Joyeuse ambiance au palais du Luxembourg: les sénateurs, qui doivent entamer, ce mercredi 12 novembre, l'examen du projet de loi de financement de la Sécurité sociale pour 2009 vont faire comme s'ils débarquaient de la planète Mars et comme si rien ne s'était passé depuis deux mois.
Voté, la semaine dernière, en première lecture par l'assemblée, le texte gouvernemental reprend en effet les prévisions économiques retenues au début de l'été. Pas un virgule n'a été changée depuis la mi-septembre et le déclenchement de la crise financière.
Le ministre du budget, Eric Woerth, n'a pas pris la peine de revoir sa copie à l'intention des députés et encore moins des sénateurs. Les oracles du gouvernement avaient tablé, en juin, sur une croissance de la masse salariale de 3,5% en 2009, ce qui implique, au minimum, un taux de croissance de l'économie de 2,5%.
Or, l' OCDE affirme que les performances seront nettement moins élevées, et même qu'une récession de 0,5% n'est pas à exclure.
Avis de tempête
Même Christine Lagarde , qui jusqu'à présent, affichait un optimisme béat, a admis tardivement que la croissance française pourrait plafonner entre 0,2 et 0,5%.
Du coup, les experts qui alimentent, en principe, les cogitations du gouvernement prévoient non plus une augmentation de 3,5%, mais une réduction de 2,5% de la masse salariale.
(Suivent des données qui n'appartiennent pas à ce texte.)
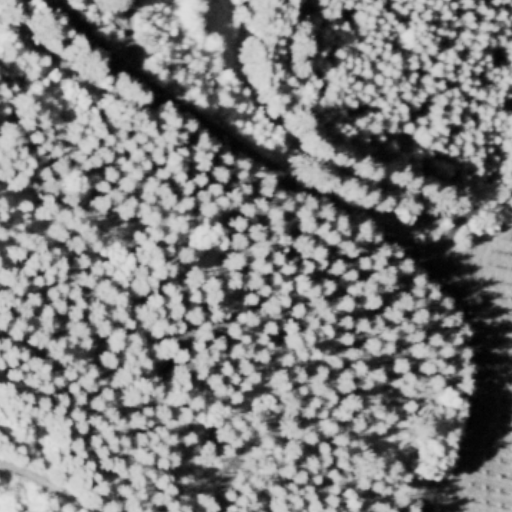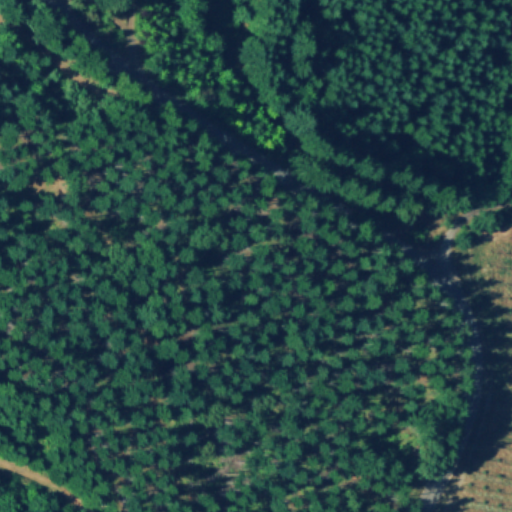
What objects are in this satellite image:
road: (127, 2)
road: (346, 214)
road: (456, 227)
crop: (486, 382)
road: (50, 481)
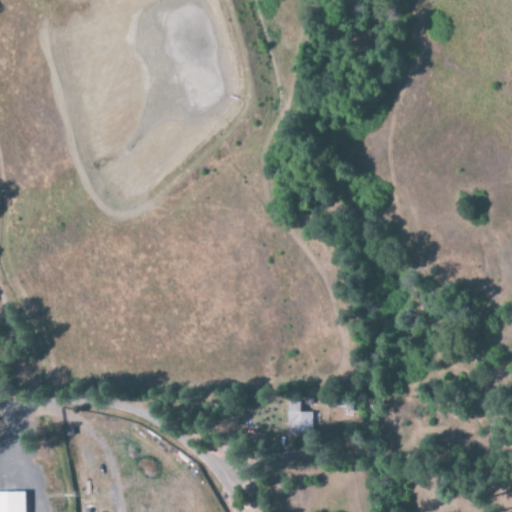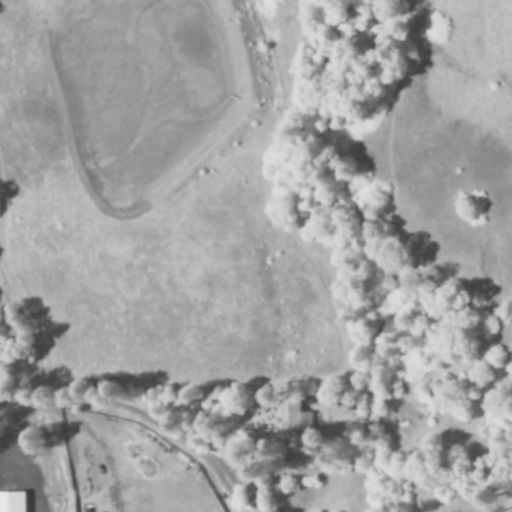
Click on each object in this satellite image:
road: (139, 413)
building: (297, 419)
building: (11, 502)
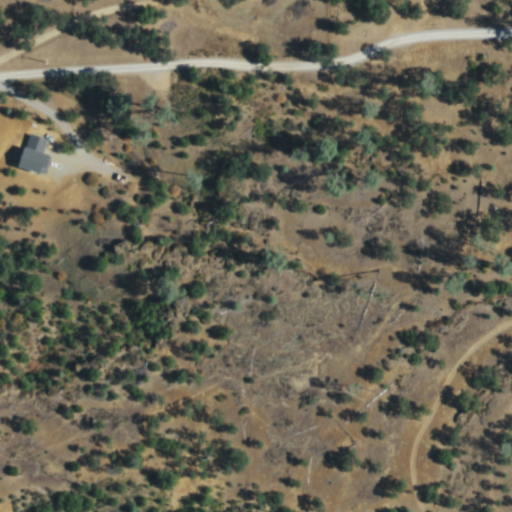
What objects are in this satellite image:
road: (258, 66)
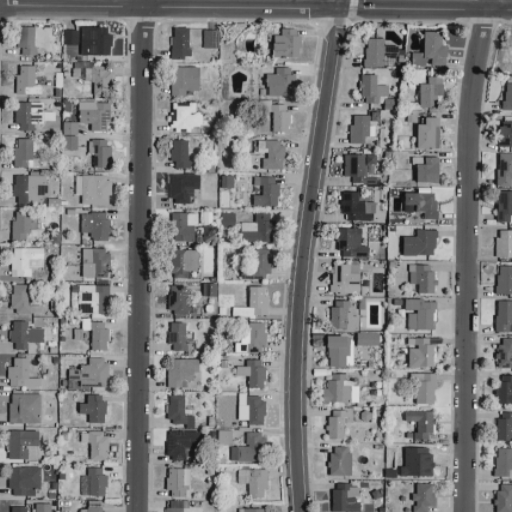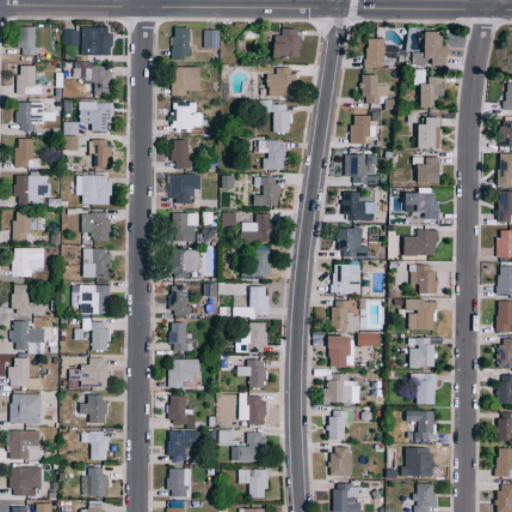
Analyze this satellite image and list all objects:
road: (255, 11)
building: (70, 36)
building: (211, 38)
building: (27, 39)
building: (96, 40)
building: (181, 41)
building: (287, 42)
building: (435, 47)
building: (374, 52)
building: (94, 78)
building: (186, 79)
building: (27, 80)
building: (281, 82)
building: (372, 88)
building: (431, 91)
building: (508, 95)
building: (32, 114)
building: (95, 114)
building: (185, 116)
building: (70, 127)
building: (360, 128)
building: (505, 132)
building: (429, 133)
building: (70, 141)
building: (100, 152)
building: (25, 153)
building: (181, 153)
building: (271, 153)
building: (360, 167)
building: (504, 168)
building: (429, 170)
building: (227, 181)
building: (32, 187)
building: (184, 187)
building: (94, 189)
building: (267, 191)
building: (421, 202)
building: (504, 205)
building: (357, 207)
building: (228, 219)
building: (95, 224)
building: (22, 226)
building: (184, 226)
building: (257, 228)
building: (352, 243)
building: (421, 243)
building: (504, 244)
road: (307, 255)
road: (468, 255)
road: (141, 256)
building: (27, 260)
building: (94, 262)
building: (185, 262)
building: (259, 265)
building: (422, 277)
building: (345, 278)
building: (504, 278)
building: (209, 289)
building: (90, 298)
building: (178, 298)
building: (23, 299)
building: (253, 303)
building: (420, 313)
building: (344, 315)
building: (504, 315)
building: (97, 333)
building: (27, 337)
building: (178, 337)
building: (252, 338)
building: (368, 338)
building: (338, 349)
building: (504, 351)
building: (92, 372)
building: (182, 372)
building: (253, 372)
building: (22, 373)
building: (424, 387)
building: (341, 389)
building: (504, 389)
building: (25, 408)
building: (94, 408)
building: (252, 409)
building: (178, 411)
building: (337, 423)
building: (422, 423)
building: (505, 425)
building: (224, 437)
building: (22, 443)
building: (96, 444)
building: (184, 444)
building: (250, 448)
building: (341, 460)
building: (503, 460)
building: (418, 461)
building: (24, 480)
building: (93, 481)
building: (254, 481)
building: (179, 482)
building: (424, 496)
building: (504, 497)
building: (346, 498)
building: (92, 506)
building: (176, 506)
building: (45, 507)
building: (18, 509)
building: (254, 509)
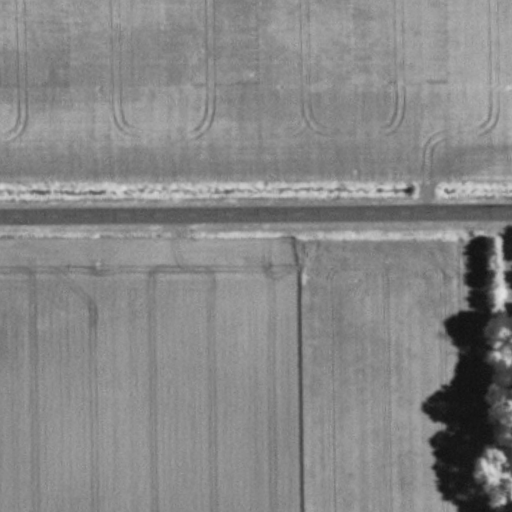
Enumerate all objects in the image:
road: (256, 210)
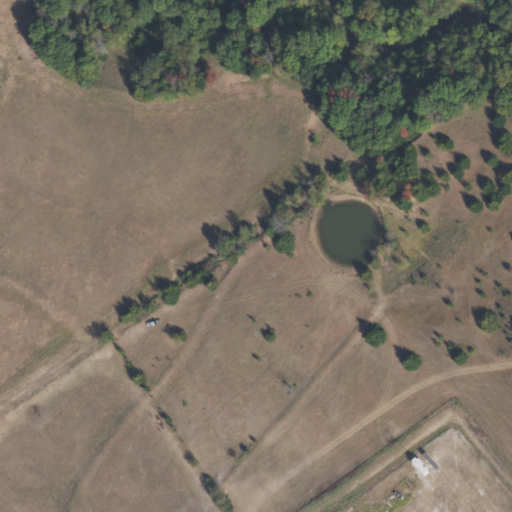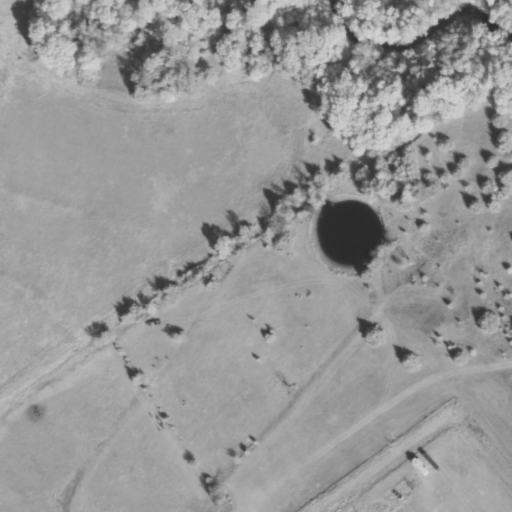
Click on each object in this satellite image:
river: (416, 28)
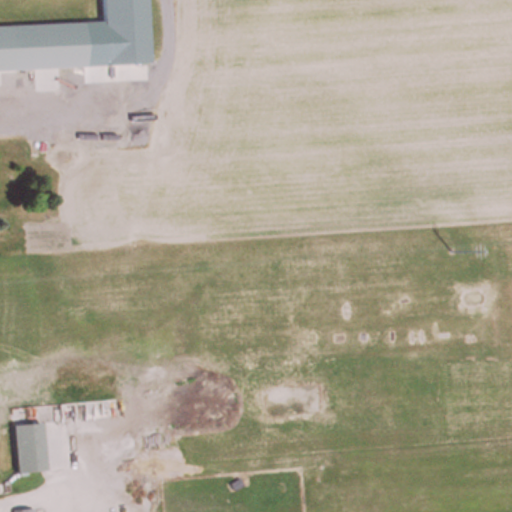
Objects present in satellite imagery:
building: (41, 49)
road: (120, 98)
power tower: (453, 253)
building: (26, 450)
Soit entre 5 et 7 milliards en moins dans les caisses de la Sécu.
Ce n'est pas tout. Woerth avait annoncé pour plus de 2 milliards d'économies par l'effet d'une fumeuse "maîtrise médicalisée des dépenses". Mais personne, à Bercy, n'a la moindre idée de ce que cache cette formule magique. Autre petite négligence: le ministre a oublié qu'il lui faudra intégrer dans les comptes de l'exercice 2009 les 750 millions de déficit des hôpitaux accumulés cette année et autant qui sont prévus l'an prochain. Au total, les comptables de la Sécu tablent sur un trou record d'une grosse quinzaine de milliards d'euros.
Mais, depuis la crise boursière, de tels chiffres n'impressionnent vraiment plus personne.